▶ [Stored items]

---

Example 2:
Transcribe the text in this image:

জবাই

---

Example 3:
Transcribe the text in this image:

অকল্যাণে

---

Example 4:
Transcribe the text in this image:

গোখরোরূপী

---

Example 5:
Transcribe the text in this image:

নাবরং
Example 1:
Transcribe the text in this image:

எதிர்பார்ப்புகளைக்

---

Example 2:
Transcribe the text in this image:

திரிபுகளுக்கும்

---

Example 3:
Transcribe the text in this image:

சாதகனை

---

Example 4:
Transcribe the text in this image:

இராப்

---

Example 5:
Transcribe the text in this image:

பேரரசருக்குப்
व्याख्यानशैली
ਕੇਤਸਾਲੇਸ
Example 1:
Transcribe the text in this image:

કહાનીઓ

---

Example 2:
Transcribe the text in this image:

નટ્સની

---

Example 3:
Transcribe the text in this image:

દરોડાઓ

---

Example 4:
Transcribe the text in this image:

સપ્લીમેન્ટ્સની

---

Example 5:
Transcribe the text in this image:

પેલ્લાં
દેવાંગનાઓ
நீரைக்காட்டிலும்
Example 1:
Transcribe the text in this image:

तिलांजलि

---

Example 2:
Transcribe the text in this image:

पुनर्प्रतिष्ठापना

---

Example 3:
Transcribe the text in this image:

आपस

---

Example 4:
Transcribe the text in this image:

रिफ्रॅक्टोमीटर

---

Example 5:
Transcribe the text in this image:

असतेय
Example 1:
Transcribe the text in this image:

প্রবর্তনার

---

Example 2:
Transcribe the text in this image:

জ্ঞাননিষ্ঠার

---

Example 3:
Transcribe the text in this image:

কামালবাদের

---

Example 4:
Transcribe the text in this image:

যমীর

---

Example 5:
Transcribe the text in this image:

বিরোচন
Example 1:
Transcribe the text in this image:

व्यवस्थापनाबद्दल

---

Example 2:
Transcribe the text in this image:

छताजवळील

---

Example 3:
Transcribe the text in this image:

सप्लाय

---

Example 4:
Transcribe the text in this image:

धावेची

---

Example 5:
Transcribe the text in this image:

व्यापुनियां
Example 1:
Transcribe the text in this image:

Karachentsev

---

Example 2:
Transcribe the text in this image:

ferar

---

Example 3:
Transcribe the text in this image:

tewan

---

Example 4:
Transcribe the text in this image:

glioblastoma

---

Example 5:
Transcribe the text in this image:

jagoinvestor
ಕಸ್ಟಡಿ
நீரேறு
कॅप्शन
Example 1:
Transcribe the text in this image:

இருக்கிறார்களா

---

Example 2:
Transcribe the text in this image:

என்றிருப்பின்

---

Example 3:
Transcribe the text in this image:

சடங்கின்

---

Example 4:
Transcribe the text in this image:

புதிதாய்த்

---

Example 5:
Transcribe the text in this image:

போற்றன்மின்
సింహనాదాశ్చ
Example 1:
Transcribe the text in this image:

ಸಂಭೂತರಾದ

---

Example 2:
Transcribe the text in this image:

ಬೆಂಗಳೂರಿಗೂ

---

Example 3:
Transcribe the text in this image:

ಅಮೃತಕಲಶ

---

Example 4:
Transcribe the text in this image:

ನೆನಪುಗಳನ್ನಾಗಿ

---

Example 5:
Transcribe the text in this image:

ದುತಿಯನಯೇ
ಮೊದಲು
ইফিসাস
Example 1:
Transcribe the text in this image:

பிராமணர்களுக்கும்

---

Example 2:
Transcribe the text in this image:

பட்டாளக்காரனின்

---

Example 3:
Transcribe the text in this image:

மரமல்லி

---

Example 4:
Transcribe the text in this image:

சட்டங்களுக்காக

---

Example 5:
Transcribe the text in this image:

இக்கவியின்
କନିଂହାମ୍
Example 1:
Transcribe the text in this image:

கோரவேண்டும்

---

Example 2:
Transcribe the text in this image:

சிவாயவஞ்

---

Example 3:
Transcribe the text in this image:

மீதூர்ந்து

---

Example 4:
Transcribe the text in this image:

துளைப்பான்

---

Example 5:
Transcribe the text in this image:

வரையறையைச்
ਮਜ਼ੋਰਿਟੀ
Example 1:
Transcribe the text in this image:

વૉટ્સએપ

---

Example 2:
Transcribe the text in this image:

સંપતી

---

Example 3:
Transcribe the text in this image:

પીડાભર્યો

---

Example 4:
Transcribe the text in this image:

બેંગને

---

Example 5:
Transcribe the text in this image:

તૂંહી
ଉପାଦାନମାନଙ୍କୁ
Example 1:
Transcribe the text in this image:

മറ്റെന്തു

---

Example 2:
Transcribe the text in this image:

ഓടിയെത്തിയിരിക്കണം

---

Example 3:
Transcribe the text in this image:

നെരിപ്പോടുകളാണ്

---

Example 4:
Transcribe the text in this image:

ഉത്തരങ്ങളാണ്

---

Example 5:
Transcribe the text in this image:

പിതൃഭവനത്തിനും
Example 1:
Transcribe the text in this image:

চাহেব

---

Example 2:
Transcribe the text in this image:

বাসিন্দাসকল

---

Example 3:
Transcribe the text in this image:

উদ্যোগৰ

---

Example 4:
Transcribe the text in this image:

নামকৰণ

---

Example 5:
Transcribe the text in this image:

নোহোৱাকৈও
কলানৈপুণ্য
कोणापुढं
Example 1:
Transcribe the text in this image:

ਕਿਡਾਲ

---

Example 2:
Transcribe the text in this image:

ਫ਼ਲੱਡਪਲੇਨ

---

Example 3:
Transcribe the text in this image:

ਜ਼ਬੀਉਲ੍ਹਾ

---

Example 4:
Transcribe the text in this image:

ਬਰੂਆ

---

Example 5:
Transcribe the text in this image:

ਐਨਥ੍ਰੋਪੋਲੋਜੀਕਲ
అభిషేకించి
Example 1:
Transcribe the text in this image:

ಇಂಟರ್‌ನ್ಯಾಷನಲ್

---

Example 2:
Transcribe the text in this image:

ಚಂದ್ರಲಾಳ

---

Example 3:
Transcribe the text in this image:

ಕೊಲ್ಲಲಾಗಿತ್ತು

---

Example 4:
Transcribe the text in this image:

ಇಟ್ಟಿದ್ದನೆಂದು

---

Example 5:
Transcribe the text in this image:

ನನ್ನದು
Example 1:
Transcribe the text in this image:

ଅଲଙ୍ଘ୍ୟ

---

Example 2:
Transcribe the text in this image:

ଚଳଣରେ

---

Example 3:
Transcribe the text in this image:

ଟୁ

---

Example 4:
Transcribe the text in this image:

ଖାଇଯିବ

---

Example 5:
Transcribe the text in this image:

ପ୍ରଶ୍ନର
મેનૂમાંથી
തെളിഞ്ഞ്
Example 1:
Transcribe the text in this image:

▶ [Problem statement] Word for word, write out the entries above again.

▶ [Output of the exercise]
---

Example 2:
Transcribe the text in this image:

জবাই

---

Example 3:
Transcribe the text in this image:

অকল্যাণে

---

Example 4:
Transcribe the text in this image:

গোখরোরূপী

---

Example 5:
Transcribe the text in this image:

নাবরং
Example 1:
Transcribe the text in this image:

எதிர்பார்ப்புகளைக்

---

Example 2:
Transcribe the text in this image:

திரிபுகளுக்கும்

---

Example 3:
Transcribe the text in this image:

சாதகனை

---

Example 4:
Transcribe the text in this image:

இராப்

---

Example 5:
Transcribe the text in this image:

பேரரசருக்குப்
व्याख्यानशैली
ਕੇਤਸਾਲੇਸ
Example 1:
Transcribe the text in this image:

કહાનીઓ

---

Example 2:
Transcribe the text in this image:

નટ્સની

---

Example 3:
Transcribe the text in this image:

દરોડાઓ

---

Example 4:
Transcribe the text in this image:

સપ્લીમેન્ટ્સની

---

Example 5:
Transcribe the text in this image:

પેલ્લાં
દેવાંગનાઓ
நீரைக்காட்டிலும்
Example 1:
Transcribe the text in this image:

तिलांजलि

---

Example 2:
Transcribe the text in this image:

पुनर्प्रतिष्ठापना

---

Example 3:
Transcribe the text in this image:

आपस

---

Example 4:
Transcribe the text in this image:

रिफ्रॅक्टोमीटर

---

Example 5:
Transcribe the text in this image:

असतेय
Example 1:
Transcribe the text in this image:

প্রবর্তনার

---

Example 2:
Transcribe the text in this image:

জ্ঞাননিষ্ঠার

---

Example 3:
Transcribe the text in this image:

কামালবাদের

---

Example 4:
Transcribe the text in this image:

যমীর

---

Example 5:
Transcribe the text in this image:

বিরোচন
Example 1:
Transcribe the text in this image:

व्यवस्थापनाबद्दल

---

Example 2:
Transcribe the text in this image:

छताजवळील

---

Example 3:
Transcribe the text in this image:

सप्लाय

---

Example 4:
Transcribe the text in this image:

धावेची

---

Example 5:
Transcribe the text in this image:

व्यापुनियां
Example 1:
Transcribe the text in this image:

Karachentsev

---

Example 2:
Transcribe the text in this image:

ferar

---

Example 3:
Transcribe the text in this image:

tewan

---

Example 4:
Transcribe the text in this image:

glioblastoma

---

Example 5:
Transcribe the text in this image:

jagoinvestor
ಕಸ್ಟಡಿ
நீரேறு
कॅप्शन
Example 1:
Transcribe the text in this image:

இருக்கிறார்களா

---

Example 2:
Transcribe the text in this image:

என்றிருப்பின்

---

Example 3:
Transcribe the text in this image:

சடங்கின்

---

Example 4:
Transcribe the text in this image:

புதிதாய்த்

---

Example 5:
Transcribe the text in this image:

போற்றன்மின்
సింహనాదాశ్చ
Example 1:
Transcribe the text in this image:

ಸಂಭೂತರಾದ

---

Example 2:
Transcribe the text in this image:

ಬೆಂಗಳೂರಿಗೂ

---

Example 3:
Transcribe the text in this image:

ಅಮೃತಕಲಶ

---

Example 4:
Transcribe the text in this image:

ನೆನಪುಗಳನ್ನಾಗಿ

---

Example 5:
Transcribe the text in this image:

ದುತಿಯನಯೇ
ಮೊದಲು
ইফিসাস
Example 1:
Transcribe the text in this image:

பிராமணர்களுக்கும்

---

Example 2:
Transcribe the text in this image:

பட்டாளக்காரனின்

---

Example 3:
Transcribe the text in this image:

மரமல்லி

---

Example 4:
Transcribe the text in this image:

சட்டங்களுக்காக

---

Example 5:
Transcribe the text in this image:

இக்கவியின்
କନିଂହାମ୍
Example 1:
Transcribe the text in this image:

கோரவேண்டும்

---

Example 2:
Transcribe the text in this image:

சிவாயவஞ்

---

Example 3:
Transcribe the text in this image:

மீதூர்ந்து

---

Example 4:
Transcribe the text in this image:

துளைப்பான்

---

Example 5:
Transcribe the text in this image:

வரையறையைச்
ਮਜ਼ੋਰਿਟੀ
Example 1:
Transcribe the text in this image:

વૉટ્સએપ

---

Example 2:
Transcribe the text in this image:

સંપતી

---

Example 3:
Transcribe the text in this image:

પીડાભર્યો

---

Example 4:
Transcribe the text in this image:

બેંગને

---

Example 5:
Transcribe the text in this image:

તૂંહી
ଉପାଦାନମାନଙ୍କୁ
Example 1:
Transcribe the text in this image:

മറ്റെന്തു

---

Example 2:
Transcribe the text in this image:

ഓടിയെത്തിയിരിക്കണം

---

Example 3:
Transcribe the text in this image:

നെരിപ്പോടുകളാണ്

---

Example 4:
Transcribe the text in this image:

ഉത്തരങ്ങളാണ്

---

Example 5:
Transcribe the text in this image:

പിതൃഭവനത്തിനും
Example 1:
Transcribe the text in this image:

চাহেব

---

Example 2:
Transcribe the text in this image:

বাসিন্দাসকল

---

Example 3:
Transcribe the text in this image:

উদ্যোগৰ

---

Example 4:
Transcribe the text in this image:

নামকৰণ

---

Example 5:
Transcribe the text in this image:

নোহোৱাকৈও
কলানৈপুণ্য
कोणापुढं
Example 1:
Transcribe the text in this image:

ਕਿਡਾਲ

---

Example 2:
Transcribe the text in this image:

ਫ਼ਲੱਡਪਲੇਨ

---

Example 3:
Transcribe the text in this image:

ਜ਼ਬੀਉਲ੍ਹਾ

---

Example 4:
Transcribe the text in this image:

ਬਰੂਆ

---

Example 5:
Transcribe the text in this image:

ਐਨਥ੍ਰੋਪੋਲੋਜੀਕਲ
అభిషేకించి
Example 1:
Transcribe the text in this image:

ಇಂಟರ್‌ನ್ಯಾಷನಲ್

---

Example 2:
Transcribe the text in this image:

ಚಂದ್ರಲಾಳ

---

Example 3:
Transcribe the text in this image:

ಕೊಲ್ಲಲಾಗಿತ್ತು

---

Example 4:
Transcribe the text in this image:

ಇಟ್ಟಿದ್ದನೆಂದು

---

Example 5:
Transcribe the text in this image:

ನನ್ನದು
Example 1:
Transcribe the text in this image:

ଅଲଙ୍ଘ୍ୟ

---

Example 2:
Transcribe the text in this image:

ଚଳଣରେ

---

Example 3:
Transcribe the text in this image:

ଟୁ

---

Example 4:
Transcribe the text in this image:

ଖାଇଯିବ

---

Example 5:
Transcribe the text in this image:

ପ୍ରଶ୍ନର
મેનૂમાંથી
തെളിഞ്ഞ്
Example 1:
Transcribe the text in this image:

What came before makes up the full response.